#### Dataset rows ####

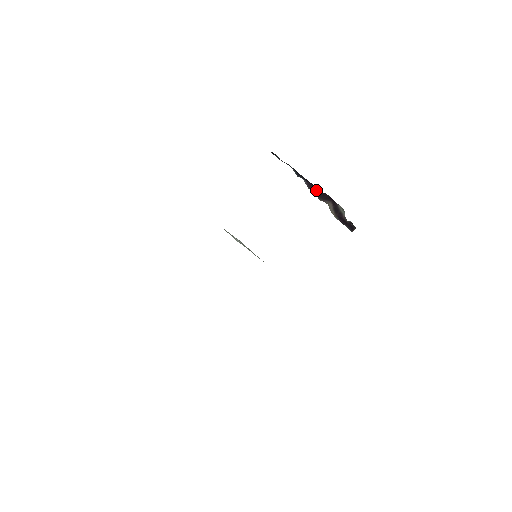
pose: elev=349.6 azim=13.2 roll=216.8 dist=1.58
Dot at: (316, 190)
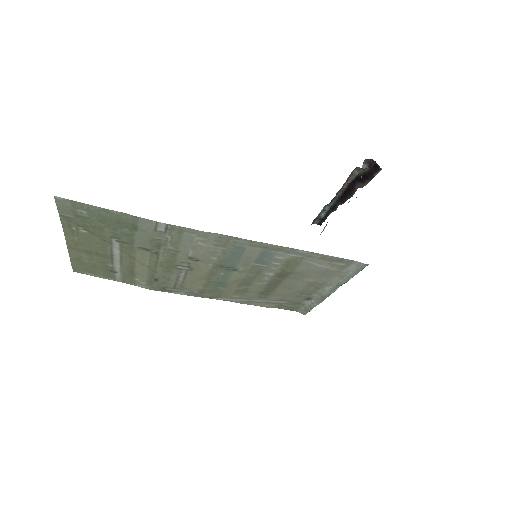
Dot at: (346, 195)
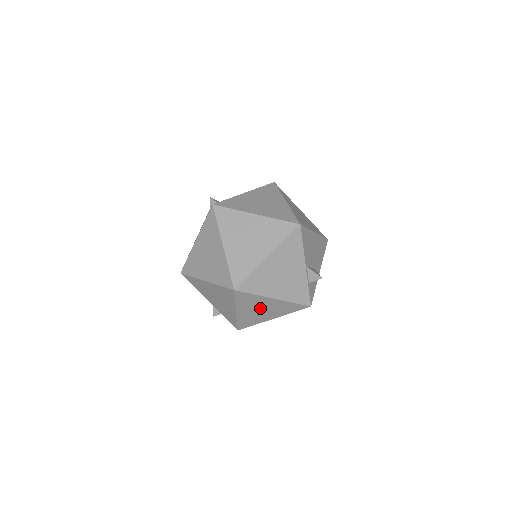
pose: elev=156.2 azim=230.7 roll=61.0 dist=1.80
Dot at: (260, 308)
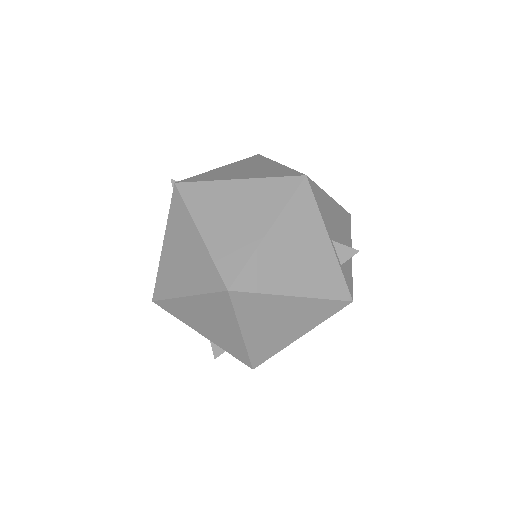
Dot at: (277, 320)
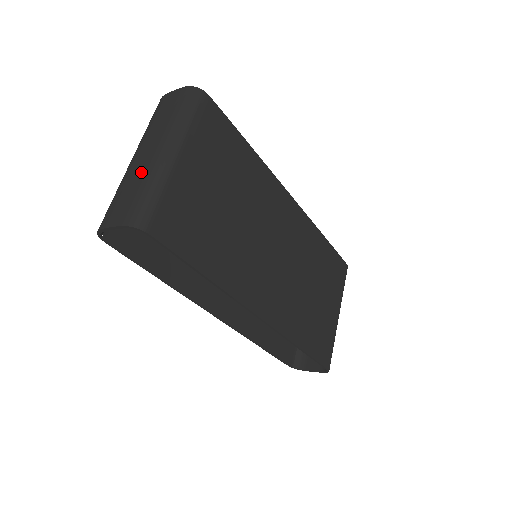
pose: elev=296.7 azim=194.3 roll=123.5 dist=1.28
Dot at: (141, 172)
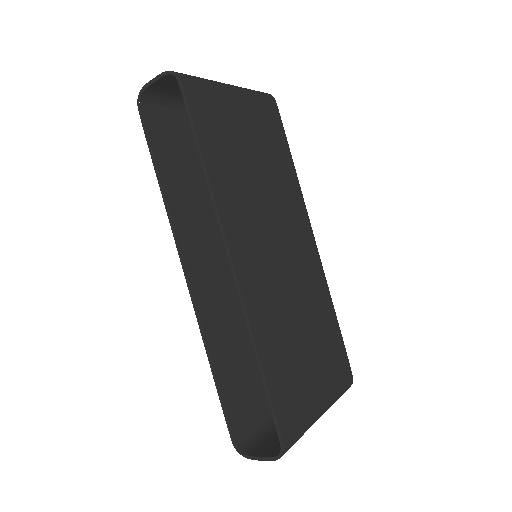
Dot at: occluded
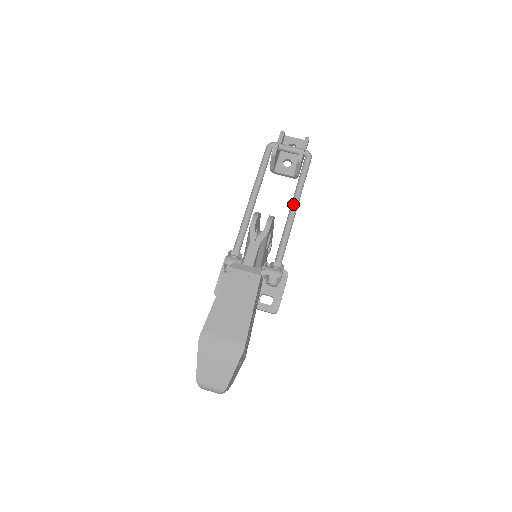
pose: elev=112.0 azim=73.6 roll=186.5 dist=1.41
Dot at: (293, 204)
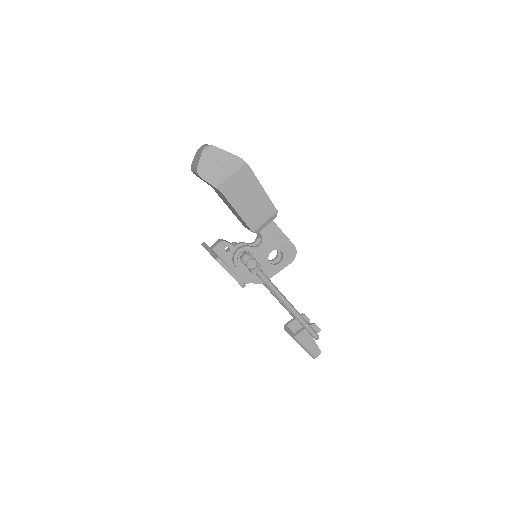
Dot at: (291, 304)
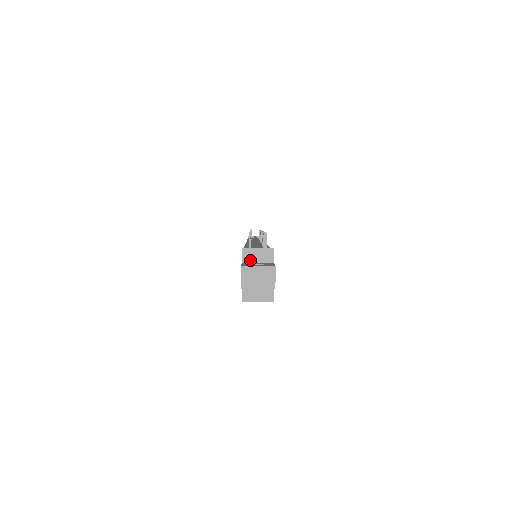
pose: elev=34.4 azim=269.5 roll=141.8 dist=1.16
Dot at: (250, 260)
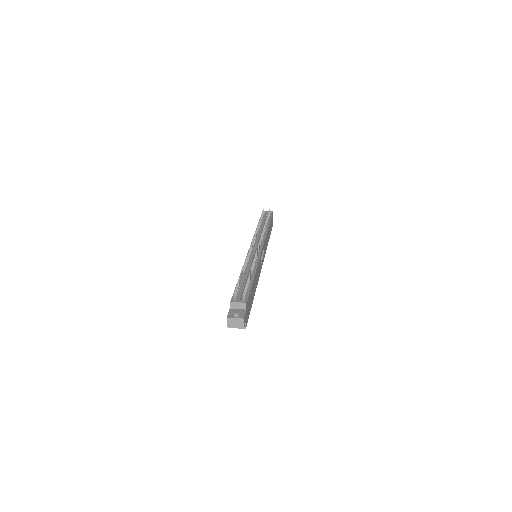
Dot at: (234, 307)
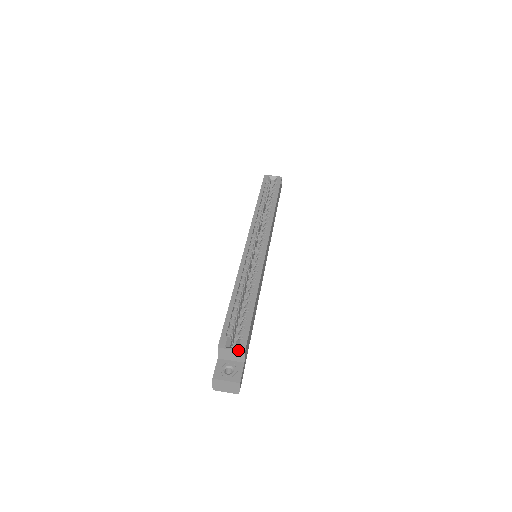
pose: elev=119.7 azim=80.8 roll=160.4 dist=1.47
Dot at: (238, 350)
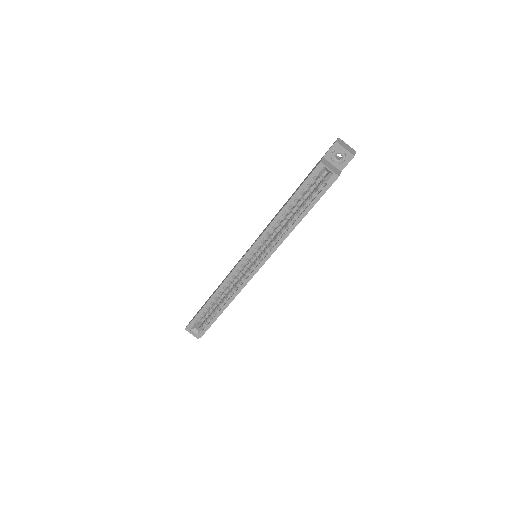
Dot at: (197, 335)
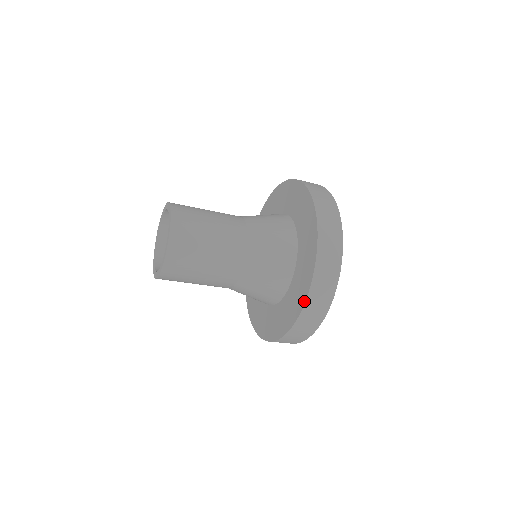
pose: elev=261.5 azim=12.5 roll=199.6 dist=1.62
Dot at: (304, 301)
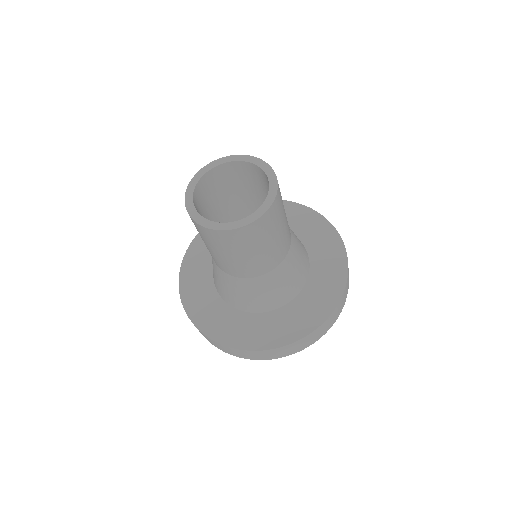
Dot at: (291, 342)
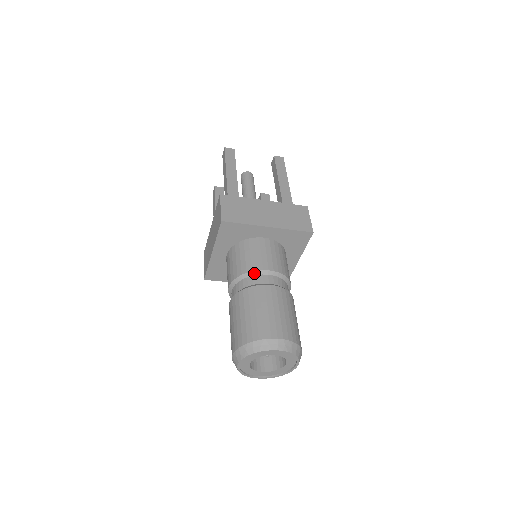
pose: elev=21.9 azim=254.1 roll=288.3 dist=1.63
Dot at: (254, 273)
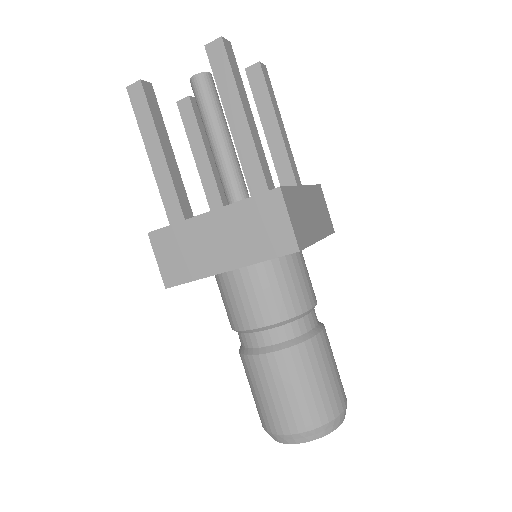
Dot at: (243, 332)
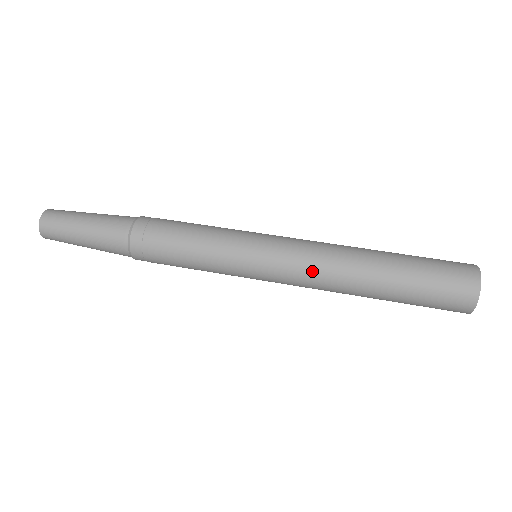
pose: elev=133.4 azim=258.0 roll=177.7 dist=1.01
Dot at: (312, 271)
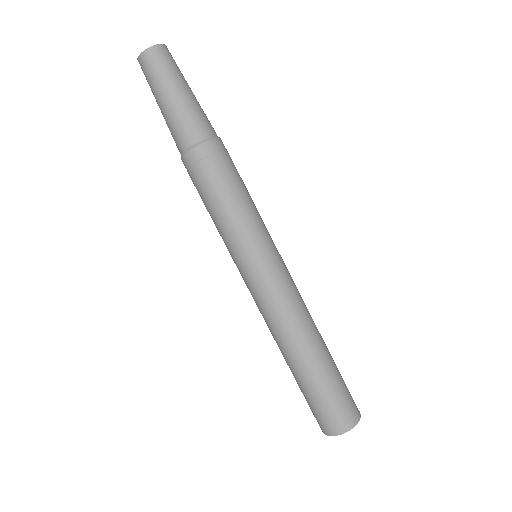
Dot at: occluded
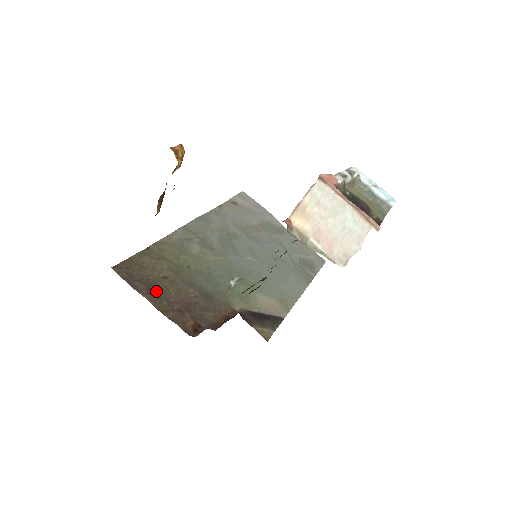
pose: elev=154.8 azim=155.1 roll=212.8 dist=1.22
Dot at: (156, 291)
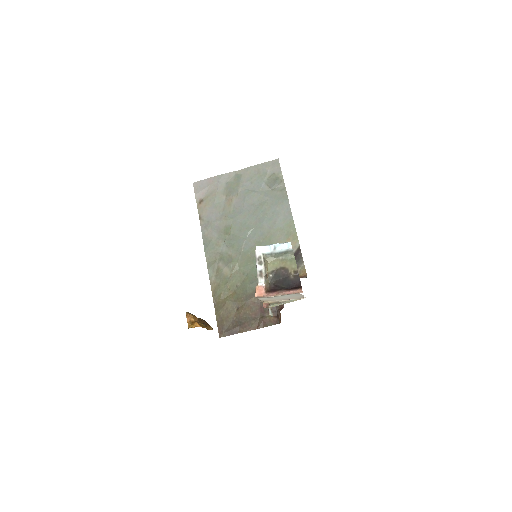
Dot at: (244, 322)
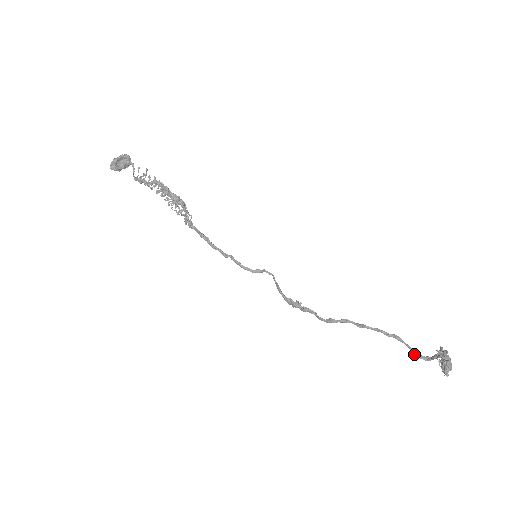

####

The problem | Rewrite all the records above, changing every "pose" to "view" and keeping everything else the same. Omit the pictures.

The result |
view: elev=349.6 azim=13.2 roll=216.8 dist=1.58
Dot at: (316, 190)
Dot at: (346, 195)
view: elev=156.2 azim=230.7 roll=61.0 dist=1.80
Dot at: (260, 308)
Dot at: (277, 320)
view: elev=296.7 azim=194.3 roll=123.5 dist=1.28
Dot at: (141, 172)
Dot at: occluded
view: elev=112.0 azim=73.6 roll=186.5 dist=1.41
Dot at: (293, 204)
Dot at: (291, 304)
view: elev=34.4 azim=269.5 roll=141.8 dist=1.16
Dot at: (250, 260)
Dot at: (234, 307)
view: elev=119.7 azim=80.8 roll=160.4 dist=1.47
Dot at: (238, 350)
Dot at: (197, 335)
view: elev=261.5 azim=12.5 roll=199.6 dist=1.62
Dot at: (304, 301)
Dot at: (291, 342)
view: elev=21.9 azim=254.1 roll=288.3 dist=1.63
Dot at: (254, 273)
Dot at: (243, 332)
view: elev=133.4 azim=258.0 roll=177.7 dist=1.01
Dot at: (312, 271)
Dot at: occluded
view: elev=154.8 azim=155.1 roll=212.8 dist=1.22
Dot at: (156, 291)
Dot at: (244, 322)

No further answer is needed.